Each of the other tusks is inaccessible until the player deciphers the puzzles to access them. Contained within these other tusks are the linking books to the other ages.


The Voltaic Age is the most "traditional" of the worlds in Myst III. It has puzzles similar to those found in Myst and Riven. A barren rock in the middle of an ocean, the Voltaic Age houses systems driven by steam and electricity which the player must activate in order to find the hidden symbol.

The die-hard Myst player will notice that one of the rooms (containing a large electricity distribution system) has symbols engraved in it -- the same symbols that were deciphered as numbers in Riven.


An Asian-themed age, Amateria has tracks running all around it for huge balls to roll on.
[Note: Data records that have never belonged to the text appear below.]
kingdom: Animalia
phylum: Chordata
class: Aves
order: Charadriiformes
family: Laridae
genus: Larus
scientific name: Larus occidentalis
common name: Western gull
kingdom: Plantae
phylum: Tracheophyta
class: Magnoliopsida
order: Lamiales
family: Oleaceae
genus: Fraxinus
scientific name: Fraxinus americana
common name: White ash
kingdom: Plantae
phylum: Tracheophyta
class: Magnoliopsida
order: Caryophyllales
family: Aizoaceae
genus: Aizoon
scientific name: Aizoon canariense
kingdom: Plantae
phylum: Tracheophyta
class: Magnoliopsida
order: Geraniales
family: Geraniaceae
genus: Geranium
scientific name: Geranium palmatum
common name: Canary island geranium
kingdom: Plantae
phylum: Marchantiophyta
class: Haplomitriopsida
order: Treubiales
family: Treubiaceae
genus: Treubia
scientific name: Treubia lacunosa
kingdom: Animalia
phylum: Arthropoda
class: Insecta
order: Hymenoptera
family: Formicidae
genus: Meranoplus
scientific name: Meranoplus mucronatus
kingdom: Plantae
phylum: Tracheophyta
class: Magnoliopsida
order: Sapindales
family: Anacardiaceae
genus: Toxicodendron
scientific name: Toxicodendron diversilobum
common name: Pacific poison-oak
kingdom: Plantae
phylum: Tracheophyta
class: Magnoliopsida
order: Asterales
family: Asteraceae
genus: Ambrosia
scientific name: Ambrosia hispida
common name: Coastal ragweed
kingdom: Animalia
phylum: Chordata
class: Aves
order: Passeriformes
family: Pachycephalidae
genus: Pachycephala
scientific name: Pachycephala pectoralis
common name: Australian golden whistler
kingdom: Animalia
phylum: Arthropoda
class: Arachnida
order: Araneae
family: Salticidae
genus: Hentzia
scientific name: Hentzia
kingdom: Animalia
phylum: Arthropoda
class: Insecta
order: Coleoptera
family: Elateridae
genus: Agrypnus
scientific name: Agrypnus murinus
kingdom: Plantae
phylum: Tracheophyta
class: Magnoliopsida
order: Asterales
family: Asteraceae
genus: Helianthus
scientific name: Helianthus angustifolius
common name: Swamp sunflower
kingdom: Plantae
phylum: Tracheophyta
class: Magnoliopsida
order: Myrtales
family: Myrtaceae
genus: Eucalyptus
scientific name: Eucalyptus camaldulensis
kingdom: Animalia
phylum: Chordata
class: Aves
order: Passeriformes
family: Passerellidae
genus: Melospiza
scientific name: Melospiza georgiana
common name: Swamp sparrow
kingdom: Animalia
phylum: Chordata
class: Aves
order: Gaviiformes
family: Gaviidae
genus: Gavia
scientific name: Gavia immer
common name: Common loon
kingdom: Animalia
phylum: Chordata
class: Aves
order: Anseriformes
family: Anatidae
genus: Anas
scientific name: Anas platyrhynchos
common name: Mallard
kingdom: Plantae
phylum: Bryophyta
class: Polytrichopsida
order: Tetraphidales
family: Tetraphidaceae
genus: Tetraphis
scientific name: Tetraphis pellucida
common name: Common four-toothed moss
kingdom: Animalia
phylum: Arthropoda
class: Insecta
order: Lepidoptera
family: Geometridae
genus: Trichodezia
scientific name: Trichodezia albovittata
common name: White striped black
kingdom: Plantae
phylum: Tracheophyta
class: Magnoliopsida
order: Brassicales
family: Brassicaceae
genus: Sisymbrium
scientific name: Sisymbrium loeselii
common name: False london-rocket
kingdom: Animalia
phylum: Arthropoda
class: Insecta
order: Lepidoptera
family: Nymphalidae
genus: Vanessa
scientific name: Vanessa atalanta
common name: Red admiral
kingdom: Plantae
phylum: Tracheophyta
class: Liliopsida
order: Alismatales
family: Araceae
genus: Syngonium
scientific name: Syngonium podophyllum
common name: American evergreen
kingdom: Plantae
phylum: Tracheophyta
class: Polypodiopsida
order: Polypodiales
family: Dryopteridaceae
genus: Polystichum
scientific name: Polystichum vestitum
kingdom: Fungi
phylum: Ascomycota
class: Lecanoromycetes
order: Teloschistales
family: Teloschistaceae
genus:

The balls are composed of a strange substance that is described in Saavedro's notebook as being similar to the shield substance which destroyed his homeworld.


Edanna consists of an enormous dead tree which has provided a home for an entire ecosystem to thrive. Exotic plants and animals inhabit the tree and provide the player tools and clues as to how to solve the puzzles within.


Saavedro's homeworld, where the climax of the game occurs. Narayan is a world covered with pink clouds above which organic-looking structures float. The culture which evolved in this age designed the writing system and symbols which are central to puzzles throughout the game.


Unlike Myst or Riven, the puzzles are mostly self-contained and rely little on knowledge learned in other ages or other portions of the game. They also are not as disguised as they are in some places of the previous games.

None of the puzzles overlap in their style -- each is a world unto its own. However, all of them are image-based; in Myst and Riven, there were several puzzles which required "speakers or a decent pair of headphones1," so the player could hear the sounds associated with objects and put them in the correct order or place.

Some of the puzzles are obvious to someone who has played Myst or Riven -- especially on the main age of J'nanin. On the other hand, the puzzles in Edanna and Amateria diverge greatly from those in the previous games.


Despite having initial compatibility problems with a large number of users (Mac and PC), Ubi Soft has released two patches which have brought Myst III: Exile up to a playable level. The game is much more technologically advanced than it's prequels, but the puzzles are much simpler. The game takes less time to complete and is less immersive than Myst or Riven, but still breathtaking in beauty.

Hard core fans won't be disappointed by the game, and newcomers to the series won't be scared away.

1 A joke referring to the manual for the original Myst.